[[ Material supplied open ]]
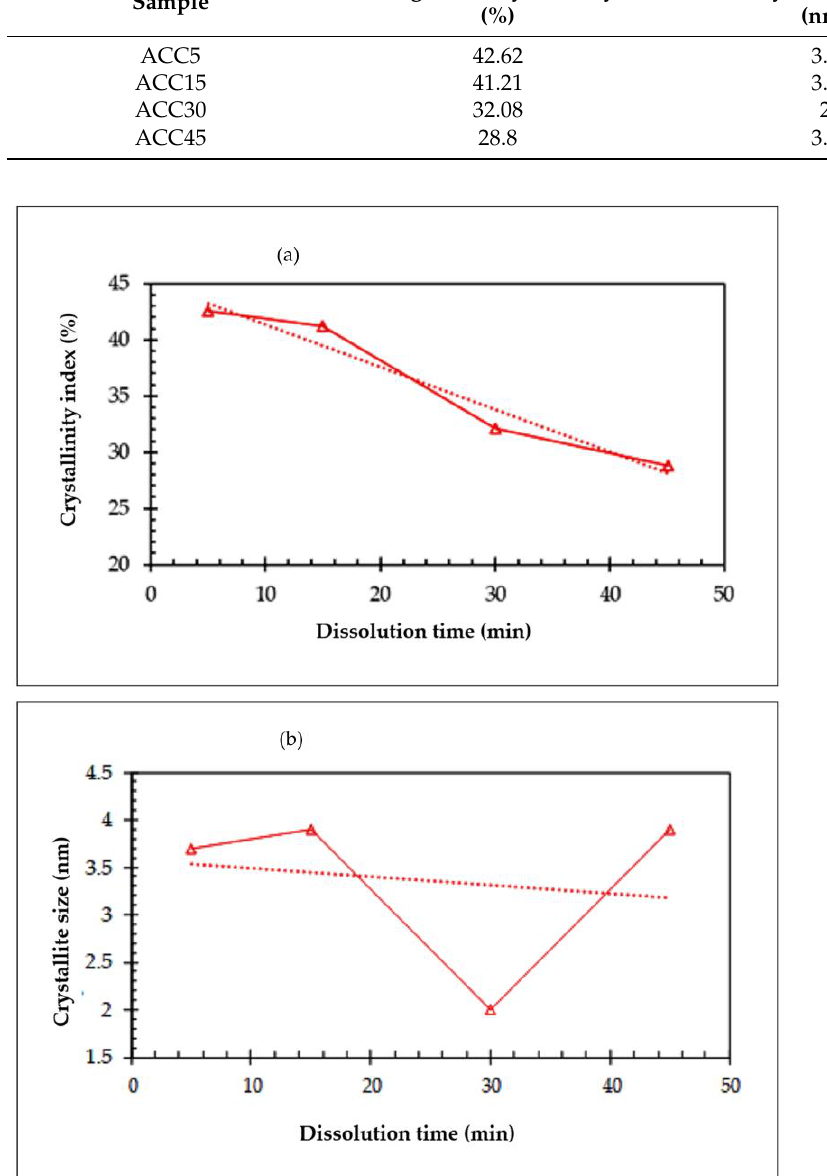
Figure 6. The variations in crystallinity index and crystallite size. ( a ) Crystallinity index; ( b ) Crys- tallite size Table 4. Degree of crystallinity and crystallite size of the ACCs of the ACC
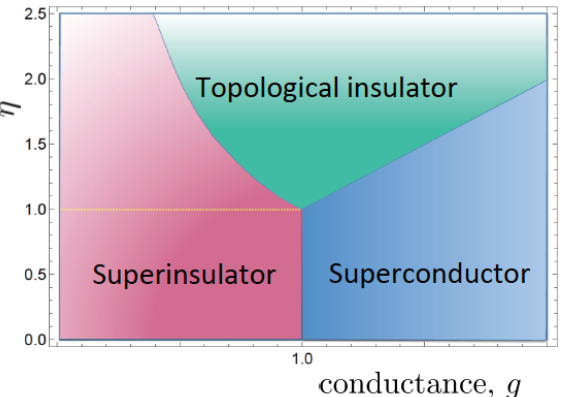
Figure 3. The quantum phase diagram of the SIT as a function of the coupling constant g . The point g = 1, η = 1 is a tricritical point dominating the phase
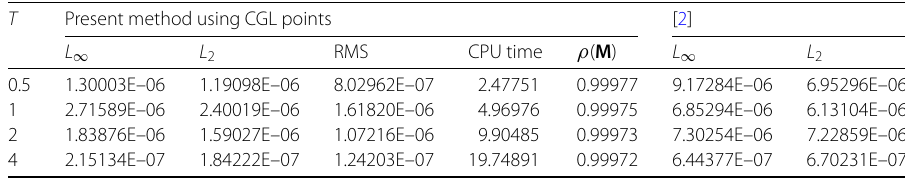
Table 7 Error norms and spectral radius for the solution of Example 2 in Case 2.1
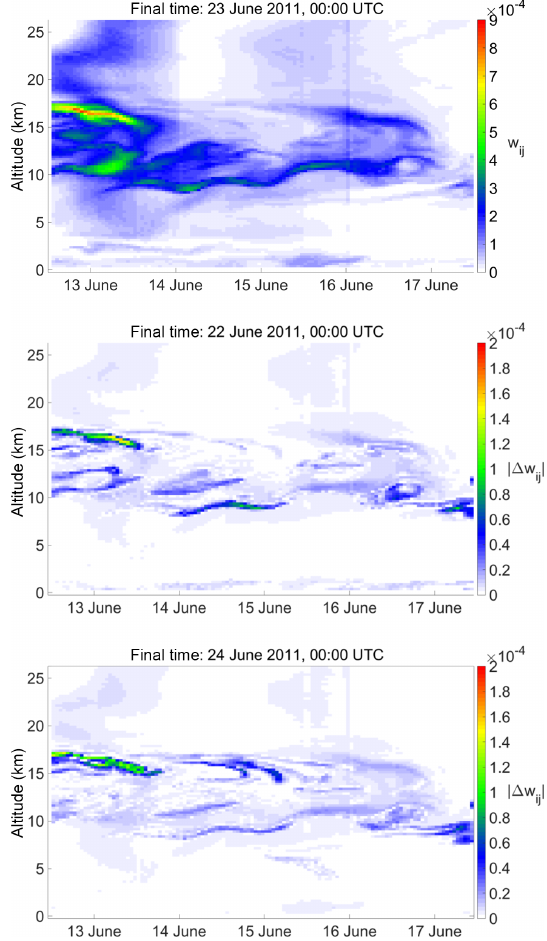
Figure 7. Sensitivity analysis for the mean rule parameter n k : esti- mated importance weights w ij for choosing 23 June, 00:00UTC as the final time of used satellite data (top); absolute differences of esti- mated importance weights | (cid:49)w ij | for choosing 23 June, 00:00UTC as the final time and those for choosing 22 June, 00:00UTC (mid- dle) and 24 June, 00:00UTC (bottom) as final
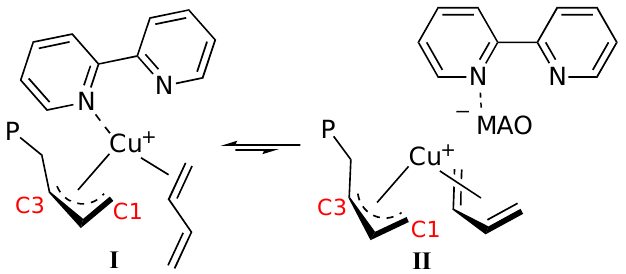
Figure 5. Sketch of the possible equilibrium between form ( I ) and form ( II ).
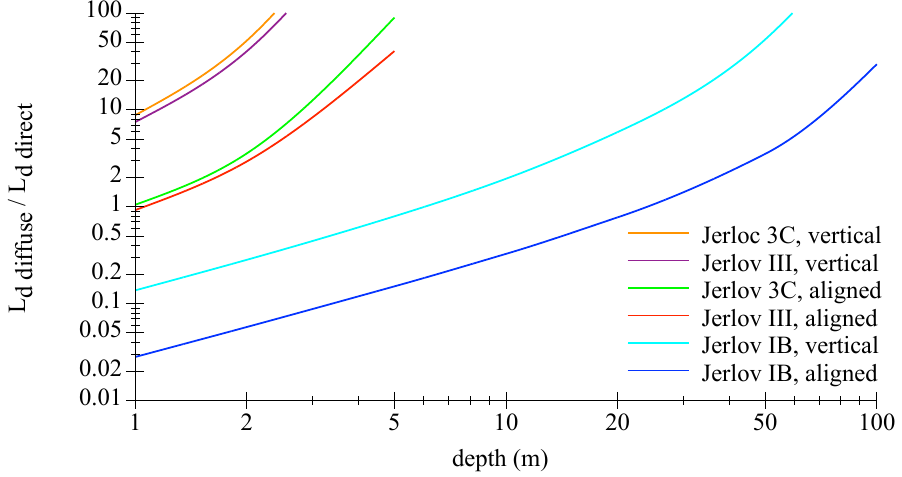
Figure 3. Graphic showing the ratio of the diffuse to the direct radiances as function of the water depth for Jerlov water types IB, III, 3C for a sensor looking vertical upwards or aligned direct to the sun. Data were generated with Hydrolight for a specific wavelength of 450 nm.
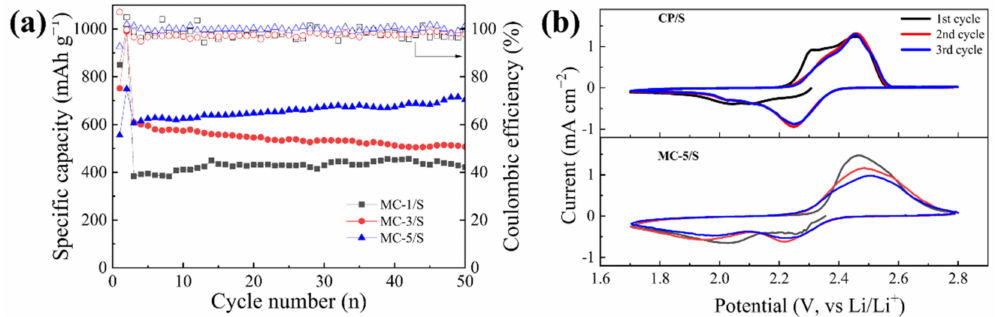
Figure 4. ( a ) Cycle performance of the Li–S batteries using MC-1, MC-3, and MC-5. Cyclic voltammo- grams of the Li–S batteries with CP and MC-5 as collectors ( b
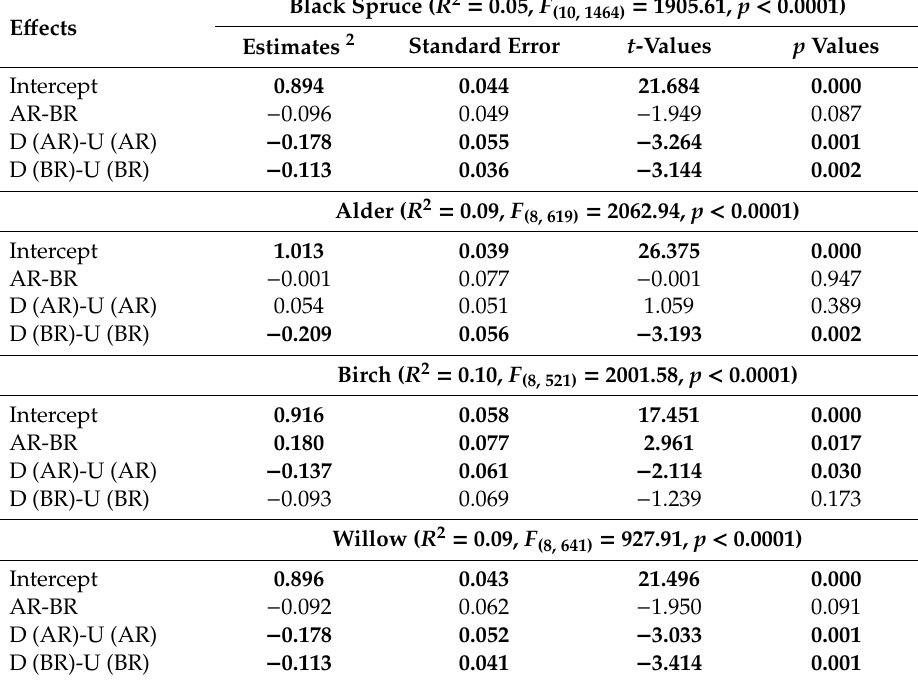
Table 2. Generalized linear mixed e ff ect model results for annual radial growth with the year as a random factor and time of road construction (After road—AR and Before road—BR) and the interaction of time of road construction and side of the road as fixed factors (Upstream—U and Downstream—D) showing the e ff ects on annual tree ring growth 1 of black spruce in the bog, and alder, birch and willow in the fen before (BR) and after road (AR) construction, Carmon Creek, Peace River, Alberta, Canada. E ff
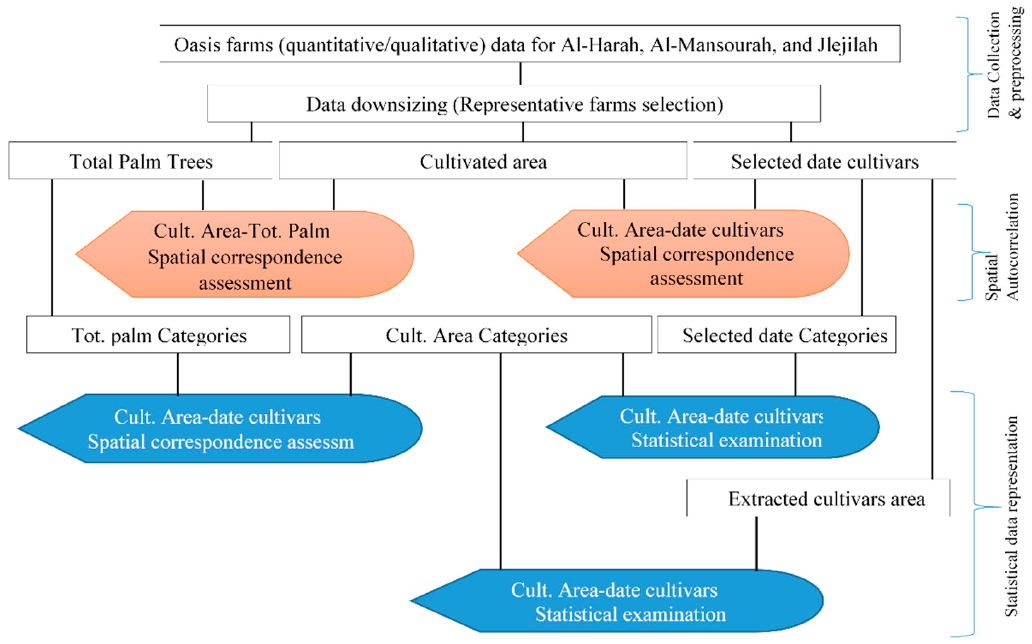
Figure 2. Flow chart of the applied spatial and statistical correlations.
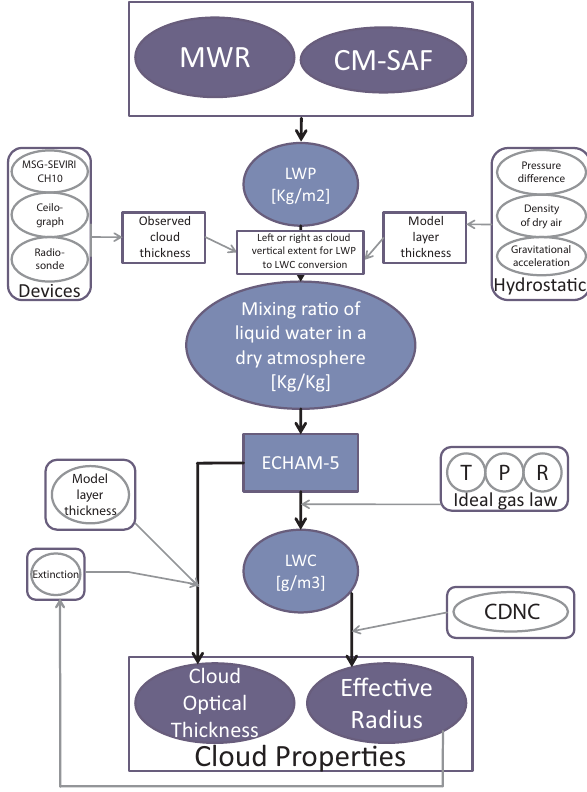
Fig. 2. Schematic overview on the dependences in the transforma- tion from measured liquid water path to cloud properties in the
[[ Material supplied closed ]]
== What you have to do ==
Copy the whole of the material above exactly, and exclude every picture.

== Answer to this exercise ==
Figure 6. The variations in crystallinity index and crystallite size. ( a ) Crystallinity index; ( b ) Crys- tallite size Table 4. Degree of crystallinity and crystallite size of the ACCs of the ACC
Figure 3. The quantum phase diagram of the SIT as a function of the coupling constant g . The point g = 1, η = 1 is a tricritical point dominating the phase
Table 7 Error norms and spectral radius for the solution of Example 2 in Case 2.1
Figure 7. Sensitivity analysis for the mean rule parameter n k : esti- mated importance weights w ij for choosing 23 June, 00:00UTC as the final time of used satellite data (top); absolute differences of esti- mated importance weights | (cid:49)w ij | for choosing 23 June, 00:00UTC as the final time and those for choosing 22 June, 00:00UTC (mid- dle) and 24 June, 00:00UTC (bottom) as final
Figure 5. Sketch of the possible equilibrium between form ( I ) and form ( II ).
Figure 3. Graphic showing the ratio of the diffuse to the direct radiances as function of the water depth for Jerlov water types IB, III, 3C for a sensor looking vertical upwards or aligned direct to the sun. Data were generated with Hydrolight for a specific wavelength of 450 nm.
Figure 4. ( a ) Cycle performance of the Li–S batteries using MC-1, MC-3, and MC-5. Cyclic voltammo- grams of the Li–S batteries with CP and MC-5 as collectors ( b
Table 2. Generalized linear mixed e ff ect model results for annual radial growth with the year as a random factor and time of road construction (After road—AR and Before road—BR) and the interaction of time of road construction and side of the road as fixed factors (Upstream—U and Downstream—D) showing the e ff ects on annual tree ring growth 1 of black spruce in the bog, and alder, birch and willow in the fen before (BR) and after road (AR) construction, Carmon Creek, Peace River, Alberta, Canada. E ff
Figure 2. Flow chart of the applied spatial and statistical correlations.
Fig. 2. Schematic overview on the dependences in the transforma- tion from measured liquid water path to cloud properties in the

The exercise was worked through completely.